How to advocate for these and other priorities? One way is to call, email or write (via their online contact forms) to Governor Newsom (https://www.gov.ca.gov/contact/), our State Senator Christopher Cabaldon (https://sd03.senate.ca.gov/contact), and, most crucially, our State Assemblywoman Lori Wilson (https://a11.asmdc.org/contact-me).
I emphasize Wilson because, as Chair of the Assembly’s Transportation Committee, she plays a central role regarding any Valero-related legislation and policies – which, again, may well be determined in the days to come.
We can also email Benicia’s City Council members, pressing them to lobby state officials on our behalf if they’re not already doing so.
Time is growing very short. Now’s the time to act.

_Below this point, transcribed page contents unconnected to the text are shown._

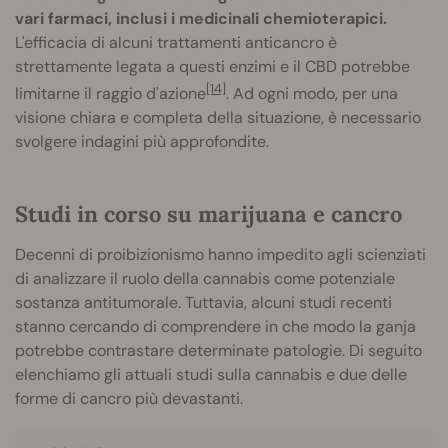
vari farmaci, inclusi i medicinali chemioterapici.
L'efficacia di alcuni trattamenti anticancro è
strettamente legata a questi enzimi e il CBD potrebbe
[14]
limitarne il raggio d'azione
. Ad ogni modo, per una
visione chiara e completa della situazione, è necessario
svolgere indagini più approfondite.
Studi in corso su marijuana e cancro
Decenni di proibizionismo hanno impedito agli scienziati
di analizzare il ruolo della cannabis come potenziale
sostanza antitumorale. Tuttavia, alcuni studi recenti
stanno cercando di comprendere in che modo la ganja
potrebbe contrastare determinate patologie. Di seguito
elenchiamo gli attuali studi sulla cannabis e due delle
forme di cancro più devastanti.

A few more noteworthy Benicia notes:
First, property owners should please vote for the Parks, Landscape and Lighting Assessment District (PLLAD ) plan on the ballot recently mailed to you. Funds to provide for vital services for our parks and related facilities are inadequate, not having been updated since 1989. The PLLAD will help keep Beautiful Benicia moving forward, as well as enhancing our property values regardless of whether we use those facilities.
Big kudos for City Manager Mario Giuliani for the “Mondays with Mario” session he hosted at Lucca’s Bar and Grill on August 25. For the 20 or so folks present, it was an illuminating discussion of why we need PLAAD, what’s happening with Valero and several other topics. Councilmembers Trevor Macenski and Terry Scott, and former Councilmember Tom Campbell, also usefully chipped in to the discussion. The next Monday with Mario will be on September 15 at Roundtable Pizza, 878 Southampton Rd, at 6-7 pm.
Equally big kudos to the Benicia Police for all that they do, but particularly (as reported in the Herald) for the August 21 arrest near the Lake Herman Road reservoir of an escaped fugitive wanted for ten counts of arson in Washington State. I don’t want to rush to judgment: As far as I know, we don’t know whether he was associated with recent blazes near Benicia or other details of his background. But if in fact he’s guilty of such acts, it’s good to get him off the streets – especially our streets.